Steven Gallant: Thank you.

Karl J. D’Silva, M.D.: Can you share with us the story about your diagnosis of renal cell cancer?

Steven Gallant: Absolutely. January. 13th, 2018, I was working in Boston and I was up on a lift and I went right to my knees in pain, and the pain was in the back. I said to my partner, “Mac, I’m not doing too good.” And he was like, “What’s going on?” And I said, “I got a pain in my back. It feels like what my buddy always talked about when he had kidney stones.” And he said, “Gee, Steve, come on down, why don’t you take a break.” So I took a break, I went up back of the jobsite and I lay down and I started drinking water. And after like 20 minutes I went to the bathroom and I urinated straight red. So I went out front and said, “I gotta go to the hospital.” My buddy said he knew somebody at Burlington Lahey Clinic. He said, “Steve, they’re the best kidney people.” And I said, “I’ll go try there.” Because here I was in Boston, I figured I’d go to Mass General maybe. And he was like, “No, go to Lahey Clinic in Burlington.”

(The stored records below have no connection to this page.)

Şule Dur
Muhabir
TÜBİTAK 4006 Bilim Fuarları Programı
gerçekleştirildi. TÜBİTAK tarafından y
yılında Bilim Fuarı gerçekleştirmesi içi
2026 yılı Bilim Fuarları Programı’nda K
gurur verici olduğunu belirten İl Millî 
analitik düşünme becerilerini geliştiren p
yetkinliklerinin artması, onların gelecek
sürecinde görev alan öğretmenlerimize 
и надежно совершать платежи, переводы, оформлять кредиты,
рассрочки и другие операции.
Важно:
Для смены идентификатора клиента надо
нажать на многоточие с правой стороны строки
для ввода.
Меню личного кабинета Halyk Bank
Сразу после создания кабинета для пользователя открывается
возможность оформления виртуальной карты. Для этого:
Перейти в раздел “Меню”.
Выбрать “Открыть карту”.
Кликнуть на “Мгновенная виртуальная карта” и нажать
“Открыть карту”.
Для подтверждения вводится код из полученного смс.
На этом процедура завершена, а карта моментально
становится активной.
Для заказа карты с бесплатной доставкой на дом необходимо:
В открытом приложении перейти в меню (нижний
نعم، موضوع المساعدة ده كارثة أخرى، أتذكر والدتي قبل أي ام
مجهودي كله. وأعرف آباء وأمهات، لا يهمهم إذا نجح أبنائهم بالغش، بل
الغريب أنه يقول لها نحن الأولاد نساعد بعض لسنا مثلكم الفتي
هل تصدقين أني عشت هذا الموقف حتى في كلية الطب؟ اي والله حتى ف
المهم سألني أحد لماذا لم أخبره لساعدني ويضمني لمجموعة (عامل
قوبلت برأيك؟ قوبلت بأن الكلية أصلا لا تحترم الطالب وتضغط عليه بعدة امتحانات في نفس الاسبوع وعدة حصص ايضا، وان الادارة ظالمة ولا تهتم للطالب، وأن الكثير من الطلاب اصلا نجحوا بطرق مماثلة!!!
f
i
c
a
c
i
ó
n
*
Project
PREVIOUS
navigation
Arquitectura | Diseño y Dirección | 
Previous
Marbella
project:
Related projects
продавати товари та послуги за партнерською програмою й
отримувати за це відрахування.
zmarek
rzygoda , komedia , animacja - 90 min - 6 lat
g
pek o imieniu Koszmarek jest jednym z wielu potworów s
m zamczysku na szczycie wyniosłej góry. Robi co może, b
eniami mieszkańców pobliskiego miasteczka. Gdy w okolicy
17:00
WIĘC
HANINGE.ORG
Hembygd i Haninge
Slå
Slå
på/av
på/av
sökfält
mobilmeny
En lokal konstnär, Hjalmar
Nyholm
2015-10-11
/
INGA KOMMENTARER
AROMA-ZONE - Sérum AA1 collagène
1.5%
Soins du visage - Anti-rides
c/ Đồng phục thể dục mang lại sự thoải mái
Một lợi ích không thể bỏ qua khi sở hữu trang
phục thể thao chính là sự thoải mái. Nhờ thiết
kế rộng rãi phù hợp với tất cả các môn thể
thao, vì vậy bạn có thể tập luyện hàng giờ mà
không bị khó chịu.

So I went to Lahey Clinic and got admitted right away. When I told them what was going on they brought me right in and started blood tests right away. And they had a CT [computed tomography] scan done and within a couple of hours my team of doctors came in and told me what the diagnosis was.

Karl J. D’Silva, M.D.: Wow, that’s a very impressive story. So you presented with some blood in the urine. You had back pain, and you hardly could even walk down the lift, wow. Then when they told you about your diagnosis that there was a mass in the belly, what was your decision at that time?

Steven Gallant: Right away, Dr. Harras Zaid, M.D., who ran the team is the one who approached me and said that there was a mass in my kidney. And he said it was stage 4 renal cell carcinoma. And believe it or not, you know me now after a year, and so you know what I’m like, I didn’t even blink. Right away I put my hand up and I said, “Wait a second.” I thought about what it meant to me. And I’ve come to believe over the last 20 years that any physical injury manifests from the spiritual world.

I know a lot of people don’t believe in that, but I figured that the blood stream represents the flow of life. And the kidneys being a part of that and filtering out the blood flow meant that I was possibly neglecting my flow of life, and that’s exactly what went through my mind right after he told me. So once I figured out why it manifested physically like that from the spiritual world, I looked at him and I really smiled and I said, “All right, I understand, I got it, what can we do? What’s next?”

Karl J. D’Silva, M.D.: Steve basically represented one of the standard presentations of a stage 4 renal cell cancer. The tests that were done on him were basically, he came to the emergency department and presented with flank pain, hematuria, and the first thing we do is imaging studies of the abdomen and the pelvis, and you see a huge mass there. And that’s how we were able to come to a diagnosis of renal cell cancer.

So NCCN guidelines that we use today, called the National Comprehensive Cancer Network guidelines, are used to determine whether the patient is in the good risk, intermediate risk or the high risk category. And this criteria have been devised because of the presence of new novel therapies that have been used in the treatment of renal cell cancer.